Monday, June 9, 2014

Today, I'm hurt and angry

I am sitting here at this moment near tears, feeling as if the whole world is crazy and mean and thoughtless and hurtful and just plain jerks and how I don't want to be a part of it anymore.  I want to head off to some deserted island and hide away so no one can hurt me and my family anymore.

Then I remembered that I was working on a devotion on Friendship and it's importance.  HA!  A bit ironic and funny how things, feelings can change in an instant.

Sometimes, I just don't understand things at all.  Have you ever met someone who trouble just seems to always follow?  I just don't understand it?  They do nothing to deserve it, yet it is always there lurking in the background.  It makes me always wonder during these times where God is in this.

Scriptures come to mind, "For I know the plans I have for you declares the Lord. Plans to prosper you and not to harm you..."  And yet here we are in 'harms' way again.

I know, I need to put my full trust in Him but in these situations, it's so hard.  To be honest, I'm kind of mad at Him.  I'm mad at the world.

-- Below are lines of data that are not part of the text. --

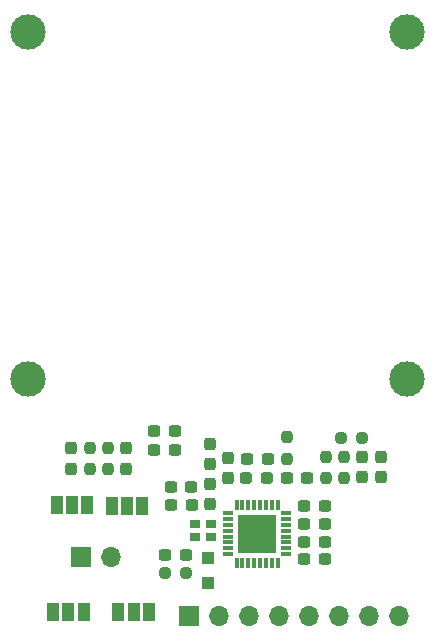
<source format=gts>
G04 #@! TF.GenerationSoftware,KiCad,Pcbnew,7.0.9*
G04 #@! TF.CreationDate,2024-04-20T19:12:39+02:00*
G04 #@! TF.ProjectId,NFC_Programmer,4e46435f-5072-46f6-9772-616d6d65722e,3.0*
G04 #@! TF.SameCoordinates,Original*
G04 #@! TF.FileFunction,Soldermask,Top*
G04 #@! TF.FilePolarity,Negative*
%FSLAX46Y46*%
G04 Gerber Fmt 4.6, Leading zero omitted, Abs format (unit mm)*
G04 Created by KiCad (PCBNEW 7.0.9) date 2024-04-20 19:12:39*
%MOMM*%
%LPD*%
G01*
G04 APERTURE LIST*
G04 Aperture macros list*
%AMRoundRect*
0 Rectangle with rounded corners*
0 $1 Rounding radius*
0 $2 $3 $4 $5 $6 $7 $8 $9 X,Y pos of 4 corners*
0 Add a 4 corners polygon primitive as box body*
4,1,4,$2,$3,$4,$5,$6,$7,$8,$9,$2,$3,0*
0 Add four circle primitives for the rounded corners*
1,1,$1+$1,$2,$3*
1,1,$1+$1,$4,$5*
1,1,$1+$1,$6,$7*
1,1,$1+$1,$8,$9*
0 Add four rect primitives between the rounded corners*
20,1,$1+$1,$2,$3,$4,$5,0*
20,1,$1+$1,$4,$5,$6,$7,0*
20,1,$1+$1,$6,$7,$8,$9,0*
20,1,$1+$1,$8,$9,$2,$3,0*%
G04 Aperture macros list end*
%ADD10RoundRect,0.237500X-0.237500X0.250000X-0.237500X-0.250000X0.237500X-0.250000X0.237500X0.250000X0*%
%ADD11RoundRect,0.237500X0.300000X0.237500X-0.300000X0.237500X-0.300000X-0.237500X0.300000X-0.237500X0*%
%ADD12R,1.000000X1.000000*%
%ADD13RoundRect,0.237500X0.237500X-0.250000X0.237500X0.250000X-0.237500X0.250000X-0.237500X-0.250000X0*%
%ADD14R,1.000000X1.500000*%
%ADD15C,3.000000*%
%ADD16R,1.700000X1.700000*%
%ADD17O,1.700000X1.700000*%
%ADD18RoundRect,0.237500X0.237500X-0.287500X0.237500X0.287500X-0.237500X0.287500X-0.237500X-0.287500X0*%
%ADD19R,0.900000X0.800000*%
%ADD20RoundRect,0.237500X0.237500X-0.300000X0.237500X0.300000X-0.237500X0.300000X-0.237500X-0.300000X0*%
%ADD21RoundRect,0.237500X-0.237500X0.300000X-0.237500X-0.300000X0.237500X-0.300000X0.237500X0.300000X0*%
%ADD22R,0.850000X0.300000*%
%ADD23R,0.300000X0.850000*%
%ADD24R,3.250000X3.250000*%
%ADD25RoundRect,0.237500X-0.300000X-0.237500X0.300000X-0.237500X0.300000X0.237500X-0.300000X0.237500X0*%
%ADD26RoundRect,0.237500X-0.250000X-0.237500X0.250000X-0.237500X0.250000X0.237500X-0.250000X0.237500X0*%
%ADD27RoundRect,0.237500X-0.287500X-0.237500X0.287500X-0.237500X0.287500X0.237500X-0.287500X0.237500X0*%
%ADD28RoundRect,0.237500X0.250000X0.237500X-0.250000X0.237500X-0.250000X-0.237500X0.250000X-0.237500X0*%
G04 APERTURE END LIST*
D10*
X150813750Y-94545000D03*
X150813750Y-96370000D03*
D11*
X147696750Y-96380000D03*
X145971750Y-96380000D03*
D12*
X139260000Y-103150000D03*
D13*
X145994250Y-94742500D03*
X145994250Y-92917500D03*
D14*
X131135000Y-98700000D03*
X132435000Y-98700000D03*
X133735000Y-98700000D03*
D15*
X124080000Y-58640000D03*
X156120000Y-58640000D03*
D11*
X137886750Y-97110000D03*
X136161750Y-97110000D03*
D16*
X128530000Y-103060000D03*
D17*
X131070000Y-103060000D03*
D18*
X140994250Y-96385000D03*
X140994250Y-94635000D03*
D11*
X136462500Y-93970000D03*
X134737500Y-93970000D03*
D15*
X124060000Y-88020000D03*
D19*
X139571750Y-100230000D03*
X138171750Y-100230000D03*
X138171750Y-101330000D03*
X139571750Y-101330000D03*
D20*
X139504250Y-98602500D03*
X139504250Y-96877500D03*
D21*
X139464250Y-93467500D03*
X139464250Y-95192500D03*
D22*
X145914250Y-102820000D03*
X145914250Y-102320000D03*
X145914250Y-101820000D03*
X145914250Y-101320000D03*
X145914250Y-100820000D03*
X145914250Y-100320000D03*
X145914250Y-99820000D03*
X145914250Y-99320000D03*
D23*
X145214250Y-98620000D03*
X144714250Y-98620000D03*
X144214250Y-98620000D03*
X143714250Y-98620000D03*
X143214250Y-98620000D03*
X142714250Y-98620000D03*
X142214250Y-98620000D03*
X141714250Y-98620000D03*
D22*
X141014250Y-99320000D03*
X141014250Y-99820000D03*
X141014250Y-100320000D03*
X141014250Y-100820000D03*
X141014250Y-101320000D03*
X141014250Y-101820000D03*
X141014250Y-102320000D03*
X141014250Y-102820000D03*
D23*
X141714250Y-103520000D03*
X142214250Y-103520000D03*
X142714250Y-103520000D03*
X143214250Y-103520000D03*
X143714250Y-103520000D03*
X144214250Y-103520000D03*
X144714250Y-103520000D03*
X145214250Y-103520000D03*
D24*
X143464250Y-101070000D03*
D16*
X137670000Y-108020000D03*
D17*
X140210000Y-108020000D03*
X142750000Y-108020000D03*
X145290000Y-108020000D03*
X147830000Y-108020000D03*
X150370000Y-108020000D03*
X152910000Y-108020000D03*
X155450000Y-108020000D03*
D10*
X130835000Y-93800000D03*
X130835000Y-95625000D03*
D20*
X152344250Y-96320000D03*
X152344250Y-94595000D03*
D11*
X136462500Y-92400000D03*
X134737500Y-92400000D03*
D25*
X147445000Y-98700000D03*
X149170000Y-98700000D03*
X147445000Y-100220000D03*
X149170000Y-100220000D03*
D13*
X149283250Y-96370000D03*
X149283250Y-94545000D03*
D21*
X153904250Y-94587500D03*
X153904250Y-96312500D03*
D25*
X147445000Y-101740000D03*
X149170000Y-101740000D03*
D10*
X129285000Y-93800000D03*
X129285000Y-95625000D03*
D26*
X150522500Y-92990000D03*
X152347500Y-92990000D03*
D21*
X132385000Y-93850000D03*
X132385000Y-95575000D03*
D20*
X127725000Y-95575000D03*
X127725000Y-93850000D03*
D12*
X139260000Y-105220000D03*
D11*
X137400000Y-102890000D03*
X135675000Y-102890000D03*
D27*
X142544250Y-96400000D03*
X144294250Y-96400000D03*
D28*
X137450000Y-104420000D03*
X135625000Y-104420000D03*
D14*
X129075000Y-98690000D03*
X127775000Y-98690000D03*
X126475000Y-98690000D03*
X134310000Y-107670000D03*
X133010000Y-107670000D03*
X131710000Y-107670000D03*
X126170000Y-107670000D03*
X127470000Y-107670000D03*
X128770000Y-107670000D03*
D25*
X142609250Y-94790000D03*
X144334250Y-94790000D03*
D11*
X137926750Y-98680000D03*
X136201750Y-98680000D03*
D15*
X156110000Y-88020000D03*
D25*
X147445000Y-103260000D03*
X149170000Y-103260000D03*
M02*

</source>
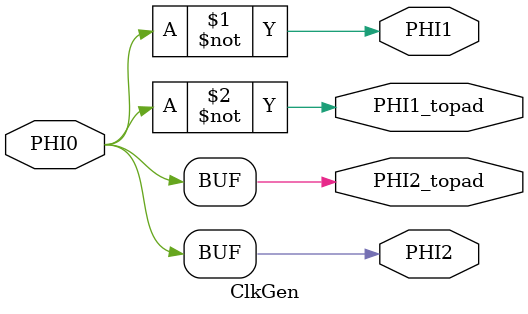
<source format=v>
module ClkGen(	// /tmp/tmp.m75rUZqje7/25563_breaks_HDL_Core6502_clock.cleaned.mlir:2:3
  input  PHI0,	// /tmp/tmp.m75rUZqje7/25563_breaks_HDL_Core6502_clock.cleaned.mlir:2:24
  output PHI1,	// /tmp/tmp.m75rUZqje7/25563_breaks_HDL_Core6502_clock.cleaned.mlir:2:40
         PHI2,	// /tmp/tmp.m75rUZqje7/25563_breaks_HDL_Core6502_clock.cleaned.mlir:2:55
         PHI1_topad,	// /tmp/tmp.m75rUZqje7/25563_breaks_HDL_Core6502_clock.cleaned.mlir:2:70
         PHI2_topad	// /tmp/tmp.m75rUZqje7/25563_breaks_HDL_Core6502_clock.cleaned.mlir:2:91
);

  assign PHI1 = ~PHI0;	// /tmp/tmp.m75rUZqje7/25563_breaks_HDL_Core6502_clock.cleaned.mlir:4:10, :17:5
  assign PHI2 = PHI0;	// /tmp/tmp.m75rUZqje7/25563_breaks_HDL_Core6502_clock.cleaned.mlir:17:5
  assign PHI1_topad = ~PHI0;	// /tmp/tmp.m75rUZqje7/25563_breaks_HDL_Core6502_clock.cleaned.mlir:4:10, :17:5
  assign PHI2_topad = PHI0;	// /tmp/tmp.m75rUZqje7/25563_breaks_HDL_Core6502_clock.cleaned.mlir:17:5
endmodule


</source>
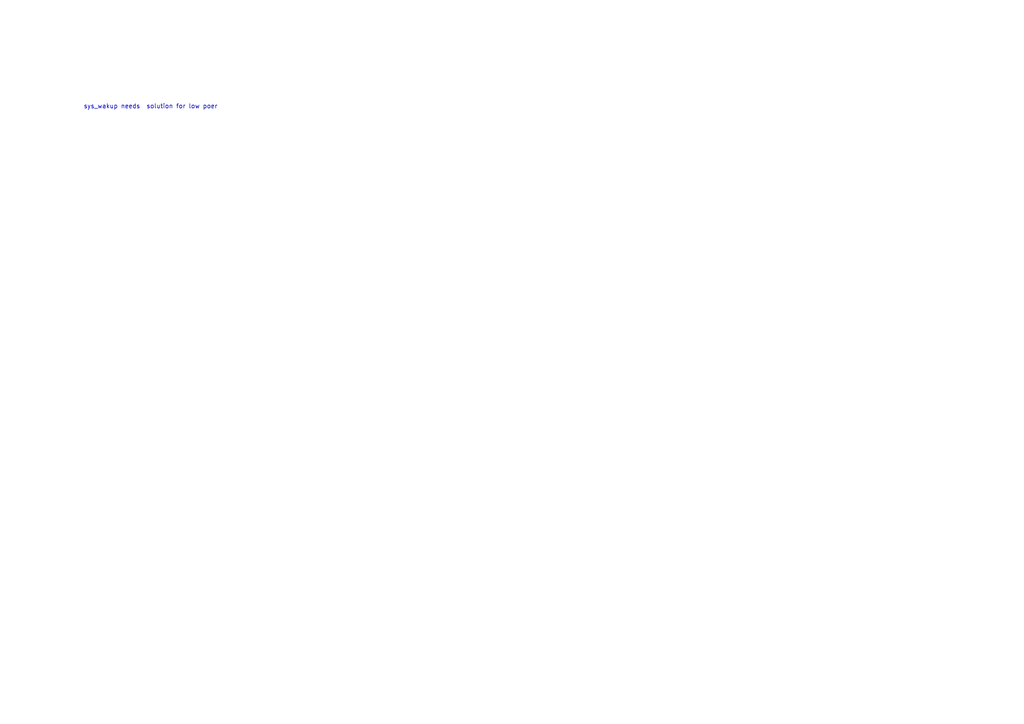
<source format=kicad_sch>
(kicad_sch
	(version 20250114)
	(generator "eeschema")
	(generator_version "9.0")
	(uuid "5a29628d-8d0d-461a-b28d-d29908ff8ed7")
	(paper "A4")
	(title_block
		(title "l8")
	)
	(lib_symbols)
	(text "sys_wakup needs  solution for low poer"
		(exclude_from_sim no)
		(at 43.688 30.988 0)
		(effects
			(font
				(size 1.27 1.27)
			)
		)
		(uuid "722689bc-216b-4ec9-97e0-b6d9635678df")
	)
)

</source>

Then I think about Frank Schaefer and how his world got turned upside down and how he is still going, loving, preaching/talking about Jesus' love even though he hasn't always been shown that love by the church and his son hasn't either and yet he keeps going.  I need to let him be an example to me.  Life is hard, people are mean and unloving even Christians and the Church and yet we are still called to love and be in the world.

Scripture I need to remember today, that I need to be written on my heart:

John 15:18“If the world hates you, know that it has hated me before it hated you."
Matthew 5:44 "But I say to you, Love your enemies and pray for those who persecute you,"
Matthew 5:10 “Blessed are those who are persecuted for righteousness' sake, for theirs is the kingdom of heaven."

1 Peter 3:16 says, "Having a good conscience, so that, when you are slandered, those who revile your good behavior in Christ may be put to shame." 

I can do this.  I can trust that he's got this.  I can continue to live as best I can following his son's example and not let the world get me down.  I can do this with his help.